Elle sert toujours un intérêt particulier. Elle intervient beaucoup par fabrication d’histoires, de légendes. Les amateurs de rugby à XV connaissent la légende de Webb Ellis, ce joueur anglais qui, lassé de jouer au football, aurait pris le ballon dans les mains et l’aurait déposé derrière les buts, donnant naissance au jeu de rugby. Webb Ellis est statufié.

Or, c’est faux.

Pierre Rivera le raconte dans son livre Essai en coin sur le rugby (Editions La Biscouette) : ce jeu a bien été inventé dans la ville de Rugby en Angleterre, mais par le pasteur Thomas Arnold, directeur de la Public School de cette ville. Il en a imaginé les règles de base pour faire vivre ensemble des grands maladroits, des gros qui ne courent pas vite, des maigres agiles, des petits rusés, etc.

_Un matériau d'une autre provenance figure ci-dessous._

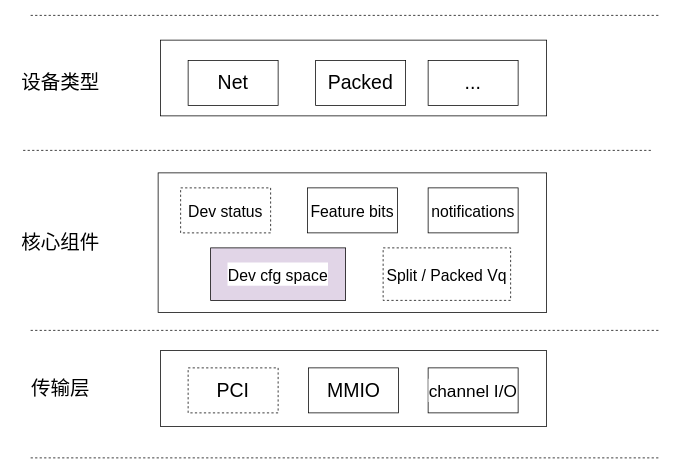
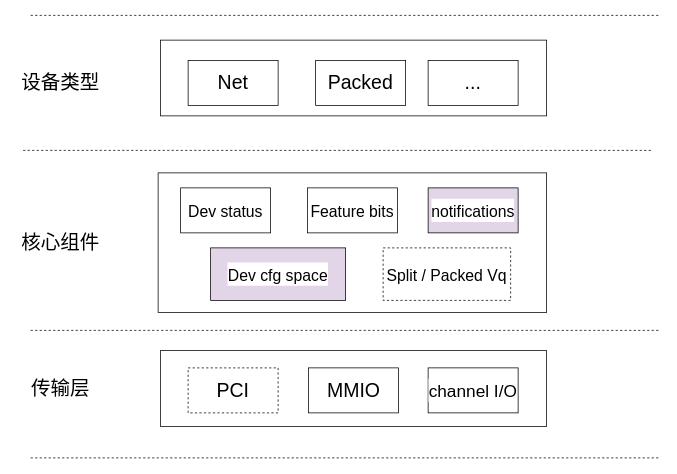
  <mxCell id="0" />
  <mxCell id="1" parent="0" />
  <mxCell id="2" value="" style="rounded=0;whiteSpace=wrap;html=1;" vertex="1" parent="1"><mxGeometry x="213" y="53" width="515" height="101" as="geometry" /></mxCell>
  <mxCell id="3" value="" style="rounded=0;whiteSpace=wrap;html=1;" vertex="1" parent="1"><mxGeometry x="210" y="230" width="518" height="186" as="geometry" /></mxCell>
  <mxCell id="4" value="" style="rounded=0;whiteSpace=wrap;html=1;" vertex="1" parent="1"><mxGeometry x="213" y="467" width="515" height="101" as="geometry" /></mxCell>
  <mxCell id="5" value="" style="endArrow=none;dashed=1;html=1;rounded=0;" edge="1" parent="1"><mxGeometry width="50" height="50" relative="1" as="geometry"><mxPoint x="40" y="20" as="sourcePoint" /><mxPoint x="880" y="20" as="targetPoint" /></mxGeometry></mxCell>
  <mxCell id="6" value="" style="endArrow=none;dashed=1;html=1;rounded=0;" edge="1" parent="1"><mxGeometry width="50" height="50" relative="1" as="geometry"><mxPoint x="30" y="200" as="sourcePoint" /><mxPoint x="870" y="200" as="targetPoint" /></mxGeometry></mxCell>
  <mxCell id="7" value="" style="endArrow=none;dashed=1;html=1;rounded=0;" edge="1" parent="1"><mxGeometry width="50" height="50" relative="1" as="geometry"><mxPoint x="40" y="440" as="sourcePoint" /><mxPoint x="880" y="440" as="targetPoint" /></mxGeometry></mxCell>
  <mxCell id="8" value="" style="endArrow=none;dashed=1;html=1;rounded=0;" edge="1" parent="1"><mxGeometry width="50" height="50" relative="1" as="geometry"><mxPoint x="40" y="610" as="sourcePoint" /><mxPoint x="880" y="610" as="targetPoint" /></mxGeometry></mxCell>
  <mxCell id="9" value="&lt;font style=&quot;font-size: 26px;&quot;&gt;设备类型&lt;/font&gt;" style="text;html=1;strokeColor=none;fillColor=none;align=center;verticalAlign=middle;whiteSpace=wrap;rounded=0;" vertex="1" parent="1"><mxGeometry x="20" y="80" width="120" height="60" as="geometry" /></mxCell>
  <mxCell id="10" value="&lt;font style=&quot;font-size: 26px;&quot;&gt;核心组件&lt;/font&gt;" style="text;html=1;strokeColor=none;fillColor=none;align=center;verticalAlign=middle;whiteSpace=wrap;rounded=0;" vertex="1" parent="1"><mxGeometry x="20" y="293" width="120" height="60" as="geometry" /></mxCell>
  <mxCell id="11" value="&lt;font style=&quot;font-size: 26px;&quot;&gt;传输层&lt;/font&gt;" style="text;html=1;strokeColor=none;fillColor=none;align=center;verticalAlign=middle;whiteSpace=wrap;rounded=0;" vertex="1" parent="1"><mxGeometry x="20" y="487.5" width="120" height="60" as="geometry" /></mxCell>
  <mxCell id="12" value="PCI" style="rounded=0;whiteSpace=wrap;html=1;labelBackgroundColor=#ffffff;fontSize=26;dashed=1;" vertex="1" parent="1"><mxGeometry x="250" y="490" width="120" height="60" as="geometry" /></mxCell>
  <mxCell id="13" value="MMIO" style="rounded=0;whiteSpace=wrap;html=1;labelBackgroundColor=#ffffff;fontSize=26;" vertex="1" parent="1"><mxGeometry x="410.5" y="490" width="120" height="60" as="geometry" /></mxCell>
  <mxCell id="14" value="&lt;font style=&quot;font-size: 23px;&quot;&gt;channel I/O&lt;/font&gt;" style="rounded=0;whiteSpace=wrap;html=1;labelBackgroundColor=#ffffff;fontSize=26;" vertex="1" parent="1"><mxGeometry x="570" y="490" width="120" height="60" as="geometry" /></mxCell>
- <mxCell id="15" value="&lt;font style=&quot;font-size: 21px;&quot;&gt;Dev status&lt;/font&gt;" style="rounded=0;whiteSpace=wrap;html=1;labelBackgroundColor=#ffffff;fontSize=26;dashed=1;" vertex="1" parent="1"><mxGeometry x="240" y="250" width="120" height="60" as="geometry" /></mxCell>
+ <mxCell id="15" value="&lt;font style=&quot;font-size: 21px;&quot;&gt;Dev status&lt;/font&gt;" style="rounded=0;whiteSpace=wrap;html=1;labelBackgroundColor=#ffffff;fontSize=26;" vertex="1" parent="1"><mxGeometry x="240" y="250" width="120" height="60" as="geometry" /></mxCell>
  <mxCell id="16" value="&lt;font style=&quot;font-size: 21px;&quot;&gt;Feature bits&lt;/font&gt;" style="rounded=0;whiteSpace=wrap;html=1;labelBackgroundColor=#ffffff;fontSize=26;" vertex="1" parent="1"><mxGeometry x="409" y="250" width="120" height="60" as="geometry" /></mxCell>
- <mxCell id="17" value="&lt;font style=&quot;font-size: 21px;&quot;&gt;notifications&lt;/font&gt;" style="rounded=0;whiteSpace=wrap;html=1;labelBackgroundColor=#ffffff;fontSize=26;" vertex="1" parent="1"><mxGeometry x="570" y="250" width="120" height="60" as="geometry" /></mxCell>
+ <mxCell id="17" value="&lt;font style=&quot;font-size: 21px;&quot;&gt;notifications&lt;/font&gt;" style="rounded=0;whiteSpace=wrap;html=1;labelBackgroundColor=#ffffff;fontSize=26;fillColor=#e1d5e7;" vertex="1" parent="1"><mxGeometry x="570" y="250" width="120" height="60" as="geometry" /></mxCell>
  <mxCell id="18" value="&lt;font style=&quot;font-size: 21px; line-height: 0.3;&quot;&gt;Dev cfg space&lt;/font&gt;" style="rounded=0;whiteSpace=wrap;html=1;labelBackgroundColor=#ffffff;fontSize=26;fillColor=#e1d5e7;" vertex="1" parent="1"><mxGeometry x="280" y="330" width="180" height="70" as="geometry" /></mxCell>
  <mxCell id="19" value="&lt;font style=&quot;font-size: 21px; line-height: 0.3;&quot;&gt;Split / Packed Vq&lt;/font&gt;" style="rounded=0;whiteSpace=wrap;html=1;labelBackgroundColor=#ffffff;fontSize=26;dashed=1;" vertex="1" parent="1"><mxGeometry x="510" y="330" width="170" height="70" as="geometry" /></mxCell>
  <mxCell id="20" value="Net" style="rounded=0;whiteSpace=wrap;html=1;labelBackgroundColor=#ffffff;fontSize=26;" vertex="1" parent="1"><mxGeometry x="250" y="80" width="120" height="60" as="geometry" /></mxCell>
  <mxCell id="21" value="Packed" style="rounded=0;whiteSpace=wrap;html=1;labelBackgroundColor=#ffffff;fontSize=26;" vertex="1" parent="1"><mxGeometry x="420" y="80" width="120" height="60" as="geometry" /></mxCell>
  <mxCell id="22" value="..." style="rounded=0;whiteSpace=wrap;html=1;labelBackgroundColor=#ffffff;fontSize=26;" vertex="1" parent="1"><mxGeometry x="570" y="80" width="120" height="60" as="geometry" /></mxCell>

Les légendes érotisent le réel. Elles vivent plus confortablement que des informations. C’est de la communication, dit encore Patrick Busquet.

L’information, quant à elle, répond à un intérêt général. Il s’agit d’un contenu qui délivre de la compréhension, de la connaissance, du discernement, de l’aide au choix, à l’autonomie. D’un contenu vérifié. Reprenons l’exemple du rugby : les Néo-Zélandais, les All Blacks, sont les meilleurs joueurs au monde, pourquoi ? Peut-être parce qu’ils ont maintenu ce jeu dans l’univers éducatif, dans leurs écoles depuis le plus jeune âge et, qui plus est, en harmonie entre communautés culturelles différentes.

Et donc que faire et comment ?

À partir d’un fait, nous pouvons produire deux types de narrations : l’une communicante, avec plus ou moins de trituration du réel, voire d’artificialisation ; l’autre informationnelle, au plus près du réel, se déployant dans un esprit d’éveil au service du plus grand nombre.

Tout contact avec un contenu nous invite à regarder si les sources sur lesquelles il s’appuie sont citées, si elles sont recoupées, si elles sont sérieuses, si des voix expertes les confirment ou bien les infirment. Si ce n’est pas le cas, à procéder à la vérification de ce qui est dit, proposé, exposé, affirmé. Il faut rechercher la démonstration par la preuve.

À nous livrer à un doute créateur et, si nous le pouvons, à expérimenter ce dont nous prenons connaissance. C’est au prix de cet effort que la confiance se renforce, que le discernement nous permet de regarder les enjeux et les situations avec plus de justesse, conclut Patrick Busquet.

Entretien réalisé par Laurence Aubron et Cécile Dauguet.